PROBLEM DESCRIPTION ->
Rewrite the lines below as a JSON list of strings, one string per line. Start with the line that contains "pose: elev=74.2 azim=190.8" and go through the last line, counting both. Skip blank lines and leave out the pictures.

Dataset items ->
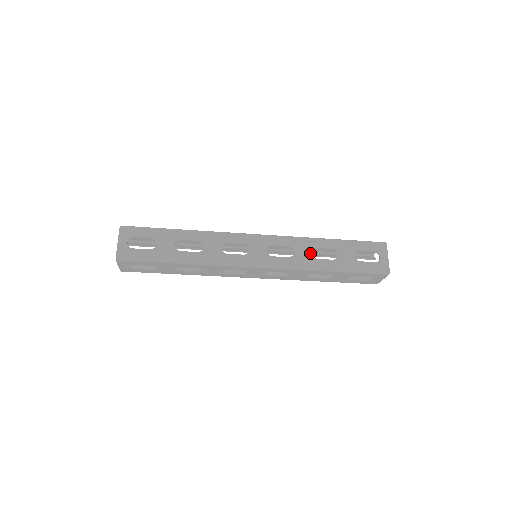
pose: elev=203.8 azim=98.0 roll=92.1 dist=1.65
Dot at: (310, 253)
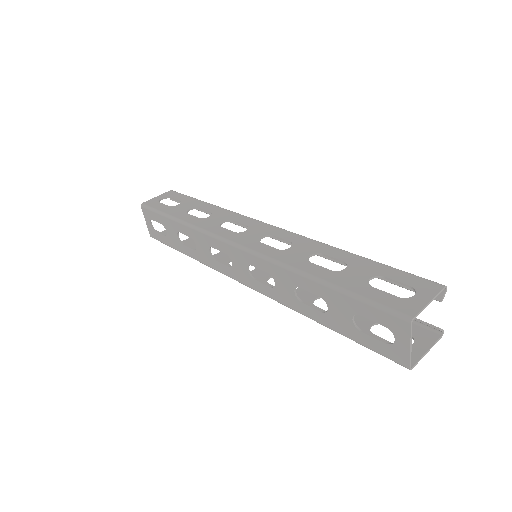
Dot at: (293, 291)
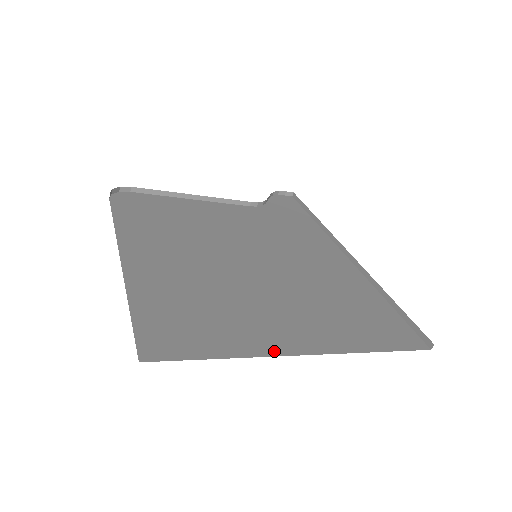
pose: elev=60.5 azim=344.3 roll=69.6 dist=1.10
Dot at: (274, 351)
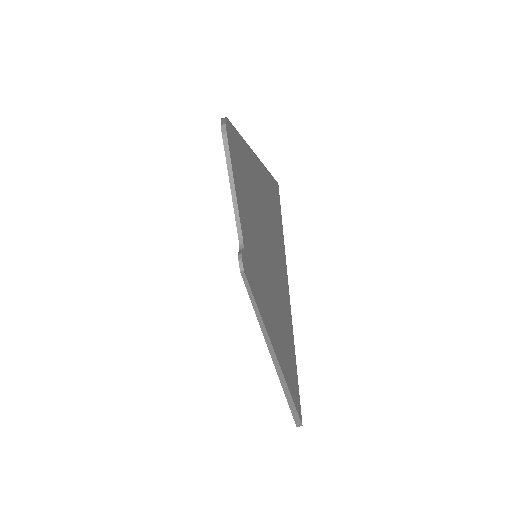
Dot at: occluded
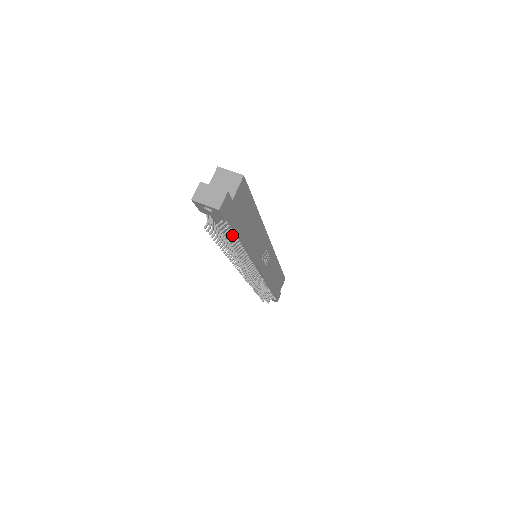
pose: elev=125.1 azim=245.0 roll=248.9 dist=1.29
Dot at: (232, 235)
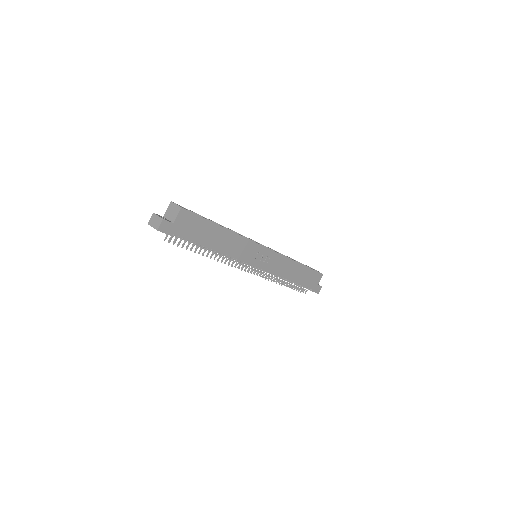
Dot at: (195, 243)
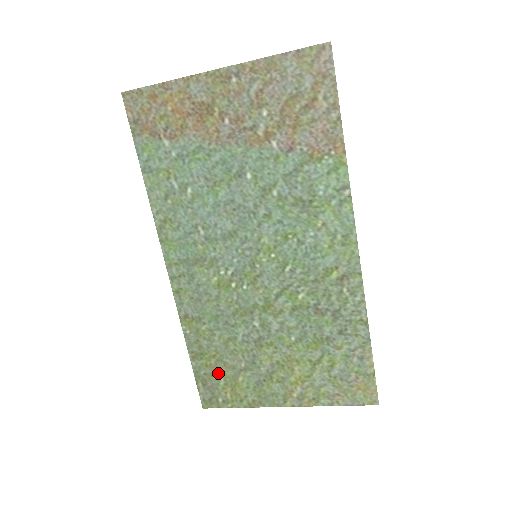
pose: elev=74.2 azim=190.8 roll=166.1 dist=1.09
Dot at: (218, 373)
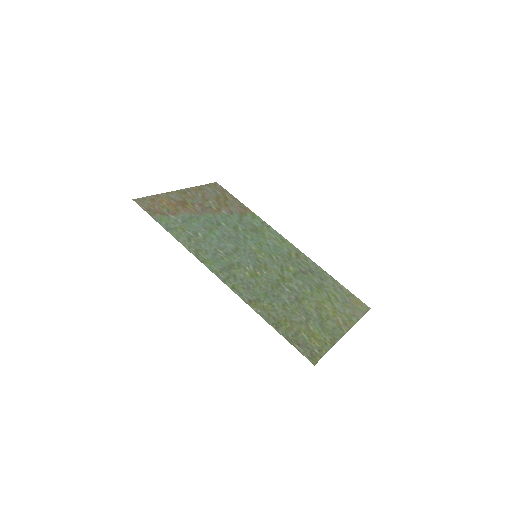
Dot at: (298, 331)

THE SOLUTION ->
[
  "pose: elev=74.2 azim=190.8 roll=166.1 dist=1.09",
  "Dot at: (218, 373)",
  "Dot at: (298, 331)"
]